━━ Page extract
Furthermore, information on the safety of ddTC+Bev was collated in the GOG 262 trial and several single-arm trials. In the GOG 262 trial, no problematic toxic effects due to the combined use of ddTC+Bev were identified [8]. Moreover, in several single-arm trials, it was concluded that the adverse events (AEs) of ddTC+Bev were tolerable [9, 10, 11].

Recently, with the introduction of poly (ADP-ribose) polymerase inhibitors (PARPi), PARPi maintenance therapy following first-line chemotherapy has come into use based on the results of the PRIMA and SOLO-1 trials [12, 13]. The results of the PAOLA-1 trial led to PARPi (olaparib)+Bev becoming one treatment option as maintenance therapy following TC+Bev for patients with homologous recombination deficiency [14]. However, in this study, ddTC was not considered as one of the treatment options.

Based on the circumstances described above as well as the results of the JGOG 3016 study showing that ddTC significantly prolongs PFS and OS compared with TC, it is worth investigating the effectiveness and safety of Bev in combination with ddTC. Therefore, in this study, we aimed to retrospectively examine the efficacy and safety of ddTC+Bev compared with ddTC.

MATERIALS AND METHODS

1. Ethics approval

Approval for this study was obtained from the ethical review board of our institution (31-387[9967]). In accordance with the Ethical Guidelines for Medical Research Involving Human Subjects, we adopted an opt-out approach for the implementation of research, including the purpose of the clinical research concerned.
━━━━
Task A. In the passage on ddTC+Bev treatment, the results of which trial led to olaparib combined with Bev becoming a maintenance therapy option?
Task B. Continue the passage on ddTC+Bev treatment, starting after its final sentence.
━━ Dataset extract
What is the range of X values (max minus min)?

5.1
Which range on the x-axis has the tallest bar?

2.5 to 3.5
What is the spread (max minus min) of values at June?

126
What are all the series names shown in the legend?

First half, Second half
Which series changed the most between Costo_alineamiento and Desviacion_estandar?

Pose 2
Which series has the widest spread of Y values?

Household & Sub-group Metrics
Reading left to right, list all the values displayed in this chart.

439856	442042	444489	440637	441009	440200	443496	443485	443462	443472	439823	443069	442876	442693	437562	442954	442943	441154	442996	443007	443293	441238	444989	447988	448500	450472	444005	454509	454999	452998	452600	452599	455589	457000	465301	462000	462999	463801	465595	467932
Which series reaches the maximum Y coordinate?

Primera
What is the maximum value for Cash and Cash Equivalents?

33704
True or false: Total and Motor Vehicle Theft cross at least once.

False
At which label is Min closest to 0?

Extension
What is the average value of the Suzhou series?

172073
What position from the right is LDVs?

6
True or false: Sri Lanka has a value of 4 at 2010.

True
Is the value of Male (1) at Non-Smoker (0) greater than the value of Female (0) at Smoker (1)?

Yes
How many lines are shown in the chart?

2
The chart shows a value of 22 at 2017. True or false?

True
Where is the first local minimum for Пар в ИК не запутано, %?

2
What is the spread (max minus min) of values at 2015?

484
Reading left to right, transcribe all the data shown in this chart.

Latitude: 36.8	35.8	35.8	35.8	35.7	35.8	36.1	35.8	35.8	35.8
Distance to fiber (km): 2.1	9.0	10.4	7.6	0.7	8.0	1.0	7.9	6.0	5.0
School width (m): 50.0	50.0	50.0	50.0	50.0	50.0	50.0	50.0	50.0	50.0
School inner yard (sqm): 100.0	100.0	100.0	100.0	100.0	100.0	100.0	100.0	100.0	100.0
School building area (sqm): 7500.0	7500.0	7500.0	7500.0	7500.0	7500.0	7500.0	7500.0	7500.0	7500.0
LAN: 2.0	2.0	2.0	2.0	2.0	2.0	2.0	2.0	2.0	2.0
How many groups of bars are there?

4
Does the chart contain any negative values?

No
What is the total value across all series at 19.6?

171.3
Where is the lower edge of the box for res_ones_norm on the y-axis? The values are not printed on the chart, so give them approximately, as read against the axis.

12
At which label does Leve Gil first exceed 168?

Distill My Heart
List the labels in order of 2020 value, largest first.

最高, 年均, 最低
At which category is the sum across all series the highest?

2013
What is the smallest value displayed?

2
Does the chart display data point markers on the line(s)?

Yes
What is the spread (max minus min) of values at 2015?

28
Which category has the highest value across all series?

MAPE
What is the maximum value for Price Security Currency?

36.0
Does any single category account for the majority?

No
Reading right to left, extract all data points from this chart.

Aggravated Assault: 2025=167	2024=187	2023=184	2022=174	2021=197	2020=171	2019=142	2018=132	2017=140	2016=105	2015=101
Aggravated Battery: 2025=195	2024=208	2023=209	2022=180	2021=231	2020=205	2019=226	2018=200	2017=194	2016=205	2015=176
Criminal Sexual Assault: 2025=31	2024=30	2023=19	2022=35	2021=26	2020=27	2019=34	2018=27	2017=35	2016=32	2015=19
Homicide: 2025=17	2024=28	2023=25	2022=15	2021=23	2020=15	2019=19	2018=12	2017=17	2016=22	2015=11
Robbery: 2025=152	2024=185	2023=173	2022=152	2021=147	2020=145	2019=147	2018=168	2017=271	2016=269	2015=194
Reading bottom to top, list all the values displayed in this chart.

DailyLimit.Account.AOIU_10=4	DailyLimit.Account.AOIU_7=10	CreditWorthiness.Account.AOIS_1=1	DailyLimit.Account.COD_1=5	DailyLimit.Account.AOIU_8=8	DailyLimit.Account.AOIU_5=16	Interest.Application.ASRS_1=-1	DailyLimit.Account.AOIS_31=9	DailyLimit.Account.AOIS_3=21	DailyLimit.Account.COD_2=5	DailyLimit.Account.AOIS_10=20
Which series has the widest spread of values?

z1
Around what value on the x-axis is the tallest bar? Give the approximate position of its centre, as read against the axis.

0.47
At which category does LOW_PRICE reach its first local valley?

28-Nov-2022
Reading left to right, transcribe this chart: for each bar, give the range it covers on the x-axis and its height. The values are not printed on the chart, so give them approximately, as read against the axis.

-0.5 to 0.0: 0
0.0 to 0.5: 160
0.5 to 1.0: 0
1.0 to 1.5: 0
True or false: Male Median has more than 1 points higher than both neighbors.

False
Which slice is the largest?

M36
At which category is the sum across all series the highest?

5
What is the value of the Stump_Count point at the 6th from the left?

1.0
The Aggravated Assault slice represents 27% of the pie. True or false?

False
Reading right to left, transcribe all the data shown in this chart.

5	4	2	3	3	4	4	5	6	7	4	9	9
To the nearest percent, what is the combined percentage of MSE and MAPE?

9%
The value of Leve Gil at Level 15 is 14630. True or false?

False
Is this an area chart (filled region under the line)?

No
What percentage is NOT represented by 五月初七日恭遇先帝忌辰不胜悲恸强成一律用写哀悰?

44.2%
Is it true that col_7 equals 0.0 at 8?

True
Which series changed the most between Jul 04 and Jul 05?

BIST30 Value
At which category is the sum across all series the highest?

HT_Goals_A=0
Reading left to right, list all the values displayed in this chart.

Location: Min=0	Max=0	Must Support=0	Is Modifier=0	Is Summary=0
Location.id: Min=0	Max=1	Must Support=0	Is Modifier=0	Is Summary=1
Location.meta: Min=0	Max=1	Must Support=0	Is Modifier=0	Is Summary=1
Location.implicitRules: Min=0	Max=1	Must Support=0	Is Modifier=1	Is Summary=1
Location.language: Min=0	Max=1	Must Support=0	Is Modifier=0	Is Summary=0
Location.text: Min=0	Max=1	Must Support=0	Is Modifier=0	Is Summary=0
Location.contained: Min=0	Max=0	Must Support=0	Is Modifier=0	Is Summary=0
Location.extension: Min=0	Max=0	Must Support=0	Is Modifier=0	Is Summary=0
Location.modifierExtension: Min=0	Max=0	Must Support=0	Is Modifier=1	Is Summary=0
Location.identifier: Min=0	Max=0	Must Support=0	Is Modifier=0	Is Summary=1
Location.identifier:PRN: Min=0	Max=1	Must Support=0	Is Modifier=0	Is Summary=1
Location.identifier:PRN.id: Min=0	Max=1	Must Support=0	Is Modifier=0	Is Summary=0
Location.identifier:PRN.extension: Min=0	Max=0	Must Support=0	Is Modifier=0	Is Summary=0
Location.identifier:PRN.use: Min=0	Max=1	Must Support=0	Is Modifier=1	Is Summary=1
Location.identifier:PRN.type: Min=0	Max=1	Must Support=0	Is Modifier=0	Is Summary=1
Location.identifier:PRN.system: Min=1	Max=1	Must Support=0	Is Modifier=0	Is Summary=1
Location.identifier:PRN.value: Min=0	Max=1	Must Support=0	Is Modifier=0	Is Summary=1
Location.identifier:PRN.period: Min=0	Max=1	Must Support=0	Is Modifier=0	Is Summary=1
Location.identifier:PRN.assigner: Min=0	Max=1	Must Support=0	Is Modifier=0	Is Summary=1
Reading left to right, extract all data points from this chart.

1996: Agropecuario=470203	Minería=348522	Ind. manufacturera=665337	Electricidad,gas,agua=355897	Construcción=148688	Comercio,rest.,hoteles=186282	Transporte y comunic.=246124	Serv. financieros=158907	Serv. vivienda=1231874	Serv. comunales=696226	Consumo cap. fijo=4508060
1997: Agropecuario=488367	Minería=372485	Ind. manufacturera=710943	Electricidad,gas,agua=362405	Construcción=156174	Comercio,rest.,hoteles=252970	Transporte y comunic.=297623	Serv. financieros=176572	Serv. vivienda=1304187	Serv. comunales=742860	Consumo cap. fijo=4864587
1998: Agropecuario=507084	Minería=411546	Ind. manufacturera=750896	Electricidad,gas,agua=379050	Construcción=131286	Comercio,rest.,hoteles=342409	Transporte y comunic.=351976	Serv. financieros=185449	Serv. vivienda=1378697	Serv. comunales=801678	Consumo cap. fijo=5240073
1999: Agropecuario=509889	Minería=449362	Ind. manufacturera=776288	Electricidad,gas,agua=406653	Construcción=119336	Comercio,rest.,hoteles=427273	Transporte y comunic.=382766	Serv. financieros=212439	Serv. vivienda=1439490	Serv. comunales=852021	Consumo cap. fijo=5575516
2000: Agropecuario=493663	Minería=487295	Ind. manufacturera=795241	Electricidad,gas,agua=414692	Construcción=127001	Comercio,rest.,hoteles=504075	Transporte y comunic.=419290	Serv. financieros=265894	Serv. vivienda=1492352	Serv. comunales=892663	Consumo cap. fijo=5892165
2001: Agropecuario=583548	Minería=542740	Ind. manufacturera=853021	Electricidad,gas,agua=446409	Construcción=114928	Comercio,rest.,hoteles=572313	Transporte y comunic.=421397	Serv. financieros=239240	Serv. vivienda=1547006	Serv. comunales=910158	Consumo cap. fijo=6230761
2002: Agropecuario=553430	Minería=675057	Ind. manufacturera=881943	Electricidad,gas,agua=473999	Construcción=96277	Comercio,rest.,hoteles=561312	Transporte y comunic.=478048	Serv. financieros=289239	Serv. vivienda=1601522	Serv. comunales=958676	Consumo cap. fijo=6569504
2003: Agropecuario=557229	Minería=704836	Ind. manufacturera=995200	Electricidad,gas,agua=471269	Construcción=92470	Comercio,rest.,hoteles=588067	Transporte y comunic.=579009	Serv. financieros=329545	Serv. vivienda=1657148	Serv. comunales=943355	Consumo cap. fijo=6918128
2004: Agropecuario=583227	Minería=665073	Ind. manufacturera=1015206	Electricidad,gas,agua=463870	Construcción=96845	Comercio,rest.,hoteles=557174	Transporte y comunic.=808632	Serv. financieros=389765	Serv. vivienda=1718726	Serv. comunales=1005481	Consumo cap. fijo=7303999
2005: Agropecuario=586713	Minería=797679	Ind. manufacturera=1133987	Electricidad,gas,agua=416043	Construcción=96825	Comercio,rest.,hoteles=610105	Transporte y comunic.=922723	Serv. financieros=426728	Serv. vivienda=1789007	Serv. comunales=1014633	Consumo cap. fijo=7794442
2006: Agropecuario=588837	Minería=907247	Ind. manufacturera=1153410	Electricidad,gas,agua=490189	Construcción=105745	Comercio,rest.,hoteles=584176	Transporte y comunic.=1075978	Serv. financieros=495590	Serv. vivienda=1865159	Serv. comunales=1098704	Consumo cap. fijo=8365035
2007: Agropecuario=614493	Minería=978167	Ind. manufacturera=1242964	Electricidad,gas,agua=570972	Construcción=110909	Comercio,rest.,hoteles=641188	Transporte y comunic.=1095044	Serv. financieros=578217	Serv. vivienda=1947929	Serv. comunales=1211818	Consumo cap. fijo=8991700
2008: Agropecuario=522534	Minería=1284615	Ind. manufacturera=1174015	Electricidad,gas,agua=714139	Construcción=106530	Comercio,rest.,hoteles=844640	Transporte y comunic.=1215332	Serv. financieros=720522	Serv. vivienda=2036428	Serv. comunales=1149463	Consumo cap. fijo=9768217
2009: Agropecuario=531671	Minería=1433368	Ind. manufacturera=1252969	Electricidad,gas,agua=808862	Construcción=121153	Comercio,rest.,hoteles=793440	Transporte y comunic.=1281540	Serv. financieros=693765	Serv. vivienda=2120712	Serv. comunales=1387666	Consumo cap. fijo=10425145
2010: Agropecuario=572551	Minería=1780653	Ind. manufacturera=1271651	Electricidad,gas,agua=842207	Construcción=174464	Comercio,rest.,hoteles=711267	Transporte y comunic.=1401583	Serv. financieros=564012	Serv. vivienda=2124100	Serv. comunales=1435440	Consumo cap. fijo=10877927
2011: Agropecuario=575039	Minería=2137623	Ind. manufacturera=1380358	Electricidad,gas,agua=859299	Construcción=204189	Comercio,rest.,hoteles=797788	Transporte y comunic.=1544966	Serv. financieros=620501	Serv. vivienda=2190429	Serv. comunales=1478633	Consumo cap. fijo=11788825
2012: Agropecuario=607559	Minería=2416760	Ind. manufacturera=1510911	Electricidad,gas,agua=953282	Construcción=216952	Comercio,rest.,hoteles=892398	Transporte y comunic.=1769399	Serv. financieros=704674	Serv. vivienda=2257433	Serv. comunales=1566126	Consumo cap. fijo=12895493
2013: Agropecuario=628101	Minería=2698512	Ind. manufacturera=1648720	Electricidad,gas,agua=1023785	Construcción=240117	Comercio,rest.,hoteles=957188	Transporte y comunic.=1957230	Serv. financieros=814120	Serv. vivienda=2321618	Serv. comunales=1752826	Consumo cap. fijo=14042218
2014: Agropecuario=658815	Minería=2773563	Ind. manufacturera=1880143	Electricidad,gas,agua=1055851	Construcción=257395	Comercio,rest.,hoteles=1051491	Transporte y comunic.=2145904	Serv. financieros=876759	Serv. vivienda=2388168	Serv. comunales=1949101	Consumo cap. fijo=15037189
━━━━
Answer area A. The PAOLA-1 trial.

Answer area B.
2. Patient recruitment

We retrospectively investigated patients with stage III–IV epithelial ovarian, fallopian tube, and primary peritoneal cancer who received ddTC+Bev or ddTC as first-line chemotherapy at our four affiliated institutes from November 1, 2013 to December 31, 2017. In contrast, patients who received PARPi as first-line maintenance therapy were not included.

3. Treatment regimen

In both patient groups, paclitaxel and carboplatin were administered in accordance with the protocol mentioned in the JGOG 3016 trial [3].

ddTC+Bev therapy

Paclitaxel (80 mg/m2, days 1, 8, and 15), carboplatin (area under the curve [AUC] 6, day 1), and Bev (15 mg/kg, day 1) were administered every 3 weeks for 6–9 cycles, followed by Bev maintenance therapy. During Bev maintenance therapy, Bev is administered every 3 weeks up to a total of 21 cycles based on the GOG 218 trial [6]. The administration of Bev was discontinued for 4 weeks before and after surgery.

ddTC therapy

Paclitaxel (80 mg/m2, days 1, 8, 15), carboplatin (AUC 6, day 1), and Bev (15 mg/kg, day 1) were administered every 3 weeks for 6–9 cycles.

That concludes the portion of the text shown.